New Whitewater’s Inevitability

I’ve written before about the transition — one that I believe is certain, as much as anything human can be — from Old Whitewater to New Whitewater. A summary of my thinking:

  • There’s a transition taking place, slowly but ineluctably, from a stodgy, stagnant Whitewater to a more hip & prosperous one.
  • We’ve probably about ten years to go (a period likely to be one of greater change than the last twenty years’ time combined).
  • New Whitewater will be freer, more diverse, and fundamentally multiethnic and multicultural.
  • Although I’m a libertarian, I don’t believe Whitewater’s future politics will be fundamentally libertarian – it’s more likely to be, mostly, a mix of confident progressives and confident opportunity conservatives.
  • There’ll be futile resistance to these changes, and more than a few bumps along this road.  We’ll see more than one disappointment between now and then.  (There will some afterward, too — just not as many). Still, scores of past and current practices will find their way only to the dustbin.
  • Whitewater’s diversity will emerge from people and in ways not yet heralded – our city will be less centralized.
  • For it all, we’ll be much better off.
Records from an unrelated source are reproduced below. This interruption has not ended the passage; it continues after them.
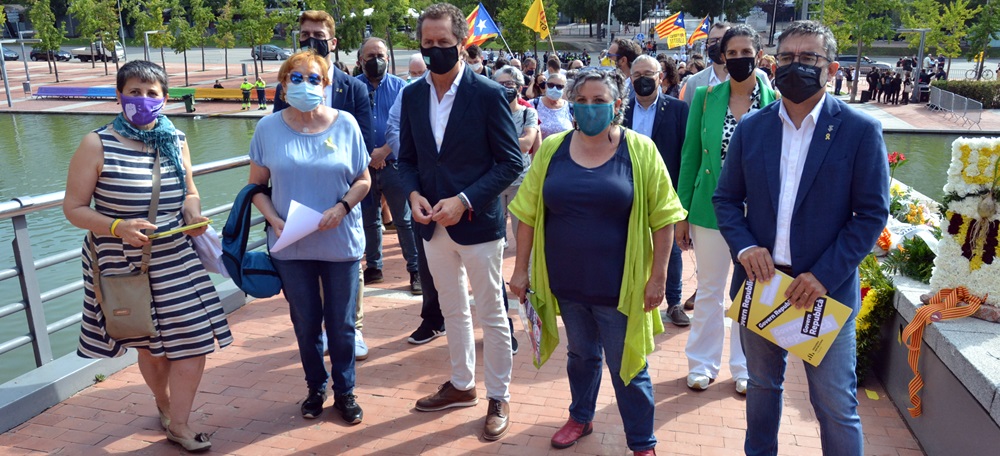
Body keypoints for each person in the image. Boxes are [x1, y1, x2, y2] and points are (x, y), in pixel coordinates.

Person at [714, 20, 889, 455]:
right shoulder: (752, 128)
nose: (796, 66)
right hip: (763, 285)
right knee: (761, 387)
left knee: (833, 402)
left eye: (808, 58)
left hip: (823, 290)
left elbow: (870, 215)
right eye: (787, 57)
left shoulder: (858, 130)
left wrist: (824, 275)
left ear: (830, 68)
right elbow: (726, 200)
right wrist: (745, 246)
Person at [508, 68, 686, 456]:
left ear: (617, 105)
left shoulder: (639, 150)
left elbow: (666, 217)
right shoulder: (553, 148)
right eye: (582, 101)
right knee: (581, 355)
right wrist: (520, 269)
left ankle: (642, 442)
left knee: (629, 367)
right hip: (567, 281)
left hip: (620, 283)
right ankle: (581, 416)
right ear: (571, 104)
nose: (589, 108)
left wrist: (658, 278)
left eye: (599, 101)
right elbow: (526, 212)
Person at [65, 60, 232, 453]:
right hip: (123, 266)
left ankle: (181, 423)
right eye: (134, 92)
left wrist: (193, 213)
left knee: (193, 340)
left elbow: (189, 191)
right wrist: (116, 225)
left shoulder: (175, 138)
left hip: (176, 258)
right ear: (119, 96)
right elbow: (73, 208)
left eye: (151, 93)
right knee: (151, 348)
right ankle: (164, 402)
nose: (143, 99)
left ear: (165, 98)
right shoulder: (97, 143)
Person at [397, 3, 523, 441]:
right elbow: (407, 159)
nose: (434, 51)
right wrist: (412, 193)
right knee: (452, 310)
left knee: (492, 313)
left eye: (443, 43)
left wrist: (464, 200)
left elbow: (510, 162)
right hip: (431, 225)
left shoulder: (488, 94)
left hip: (478, 224)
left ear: (462, 44)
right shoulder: (412, 94)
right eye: (426, 43)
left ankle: (499, 396)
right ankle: (462, 385)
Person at [248, 51, 372, 425]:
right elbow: (255, 187)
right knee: (305, 322)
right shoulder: (267, 129)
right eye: (296, 79)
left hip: (340, 242)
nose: (305, 85)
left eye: (313, 79)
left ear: (326, 84)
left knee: (342, 324)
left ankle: (345, 391)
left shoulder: (346, 124)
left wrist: (342, 207)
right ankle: (315, 387)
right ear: (283, 86)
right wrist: (273, 218)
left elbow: (363, 180)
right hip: (291, 243)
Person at [676, 24, 778, 394]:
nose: (738, 59)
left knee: (749, 292)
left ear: (759, 53)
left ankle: (745, 366)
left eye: (745, 52)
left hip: (758, 214)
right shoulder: (704, 98)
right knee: (709, 289)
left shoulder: (776, 100)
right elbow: (690, 157)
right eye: (731, 53)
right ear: (722, 56)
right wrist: (682, 214)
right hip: (710, 209)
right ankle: (701, 363)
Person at [272, 10, 374, 361]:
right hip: (298, 202)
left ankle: (352, 328)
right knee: (308, 276)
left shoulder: (354, 87)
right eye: (304, 34)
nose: (310, 39)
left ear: (333, 42)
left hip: (344, 197)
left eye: (317, 34)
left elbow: (365, 143)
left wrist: (344, 202)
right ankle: (319, 334)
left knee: (349, 271)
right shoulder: (286, 86)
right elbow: (277, 133)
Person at [622, 54, 690, 327]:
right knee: (627, 243)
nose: (642, 80)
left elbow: (686, 153)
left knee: (670, 249)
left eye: (648, 74)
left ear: (660, 76)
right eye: (636, 75)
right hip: (626, 189)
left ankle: (673, 302)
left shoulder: (678, 109)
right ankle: (626, 296)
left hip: (666, 189)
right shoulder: (621, 109)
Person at [355, 37, 421, 295]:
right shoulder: (353, 87)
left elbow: (406, 125)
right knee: (369, 220)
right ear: (361, 61)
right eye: (370, 56)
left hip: (394, 164)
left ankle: (415, 269)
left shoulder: (401, 88)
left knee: (403, 220)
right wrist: (368, 155)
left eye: (381, 55)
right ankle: (374, 267)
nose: (376, 61)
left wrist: (383, 151)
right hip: (363, 167)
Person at [493, 65, 539, 250]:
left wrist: (496, 141)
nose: (505, 88)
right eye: (500, 84)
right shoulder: (490, 113)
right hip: (494, 182)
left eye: (509, 84)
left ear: (519, 87)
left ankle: (525, 275)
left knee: (523, 236)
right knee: (494, 241)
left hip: (520, 181)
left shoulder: (529, 113)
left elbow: (527, 143)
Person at [531, 72, 573, 139]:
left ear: (564, 88)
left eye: (559, 86)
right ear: (546, 85)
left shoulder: (570, 108)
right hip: (540, 149)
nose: (554, 89)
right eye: (551, 85)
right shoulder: (532, 104)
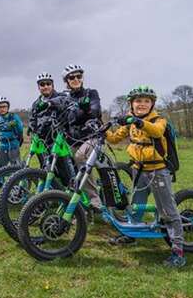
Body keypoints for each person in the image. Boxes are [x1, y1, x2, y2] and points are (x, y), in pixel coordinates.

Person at [106, 85, 186, 268]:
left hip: (158, 171)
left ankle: (178, 251)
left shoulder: (159, 120)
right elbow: (114, 139)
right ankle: (131, 235)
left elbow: (156, 131)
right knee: (136, 205)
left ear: (152, 104)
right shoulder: (130, 123)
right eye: (138, 101)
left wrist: (137, 121)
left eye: (146, 101)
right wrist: (104, 130)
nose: (141, 104)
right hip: (138, 170)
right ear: (131, 104)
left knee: (168, 211)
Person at [63, 64, 102, 210]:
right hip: (74, 139)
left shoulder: (91, 93)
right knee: (72, 166)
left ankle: (95, 200)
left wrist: (85, 109)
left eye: (79, 76)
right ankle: (76, 200)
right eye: (71, 77)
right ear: (66, 81)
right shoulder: (66, 98)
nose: (76, 79)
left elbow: (95, 111)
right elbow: (64, 117)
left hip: (93, 136)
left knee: (80, 157)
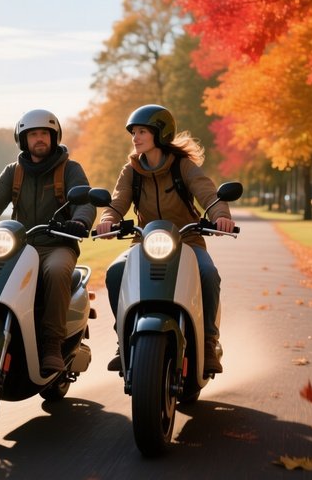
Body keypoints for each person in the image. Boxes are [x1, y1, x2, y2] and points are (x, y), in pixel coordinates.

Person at [95, 104, 236, 377]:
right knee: (115, 272)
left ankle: (207, 342)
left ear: (160, 134)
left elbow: (207, 193)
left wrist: (221, 215)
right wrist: (108, 219)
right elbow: (118, 200)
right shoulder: (131, 170)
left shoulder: (182, 166)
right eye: (133, 132)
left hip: (188, 240)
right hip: (145, 242)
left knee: (208, 274)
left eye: (142, 132)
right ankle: (122, 337)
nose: (135, 137)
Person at [0, 109, 96, 376]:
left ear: (54, 137)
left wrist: (79, 222)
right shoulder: (14, 171)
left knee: (55, 271)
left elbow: (85, 201)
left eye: (44, 133)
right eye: (33, 134)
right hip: (19, 248)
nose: (39, 139)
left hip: (57, 245)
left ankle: (52, 345)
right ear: (23, 139)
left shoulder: (70, 169)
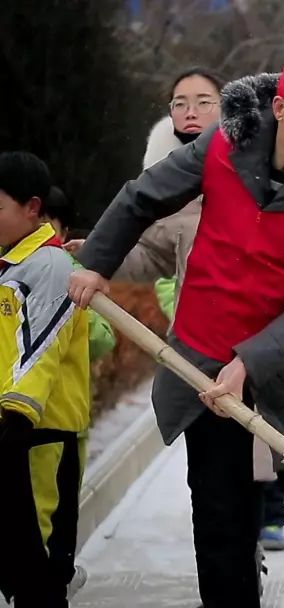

This transition will be harder for some than others.  Along the way to a more diverse and open city, one can expect that some will insist nothing’s changing, and that nothing can change.  Some of this insistence will be sincere but mistaken, but at other times dishonest and self-deceiving.   Those who don’t want change will declare that there isn’t any, and then pretend that there isn’t any.

We’re well into the pretending stage, actually.

I’ve been writing for nearly five years, and I’ll happily write for fifty, or perhaps one-hundred fifty, more.  (That would give me 140 years of a hip & prosperous Whitewater — I’ll take that, gladly.)

But I don’t believe — and will never believe — that the present or (certainly) the future revolves around one website, one blog, one city official, one politician, or one group.  Of course not — our city is 14,622, not a few or even a few hundred.

One should not be deceived about what Whitewater’s like even now.  It’s already more diverse — from so many forms of expression, of so many residents — than one website.  It’s much more diverse than that.

The champions of the status quo will herald a single website “receiving on average over 50,000 hits” or being “read throughout the US and world by those with ties to the community,” but that’s only a fraction of what this blog (FREE WHITEWATER) receives on a slow month — FW receives 4.8x as many even on a slower month like this March.

To this website’s readers — thanks so very much.

What does this mean?

Most importantly, this traffic comparison means that when one considers all the other ways to communicate — telephone, mail, email, Facebook, Twitter, Pinterest, Google+, in person, via video, text messages, etc. — the total communication of our 14,622 neighbors dwarfs any website or blog.

That doesn’t bother me — I like it, and hope for more and still moreEach and every thoughtful person in this city will benefit from an expanding marketplace of ideas.

Second, my traffic comparison should give heart to those others who are considering their own publications – one can take one’s own path, write from one’s own convictions, and be larger than an insider’s publication.  A dissenter embracing America’s free traditions can build a bigger audience than any defender of the status quo I am convinced that there will one day be efforts far grander than anything we’ve yet seen, from people of whom we’ve not yet heard, and I welcome that future.

New Whitewater unfolds, around and ahead of us.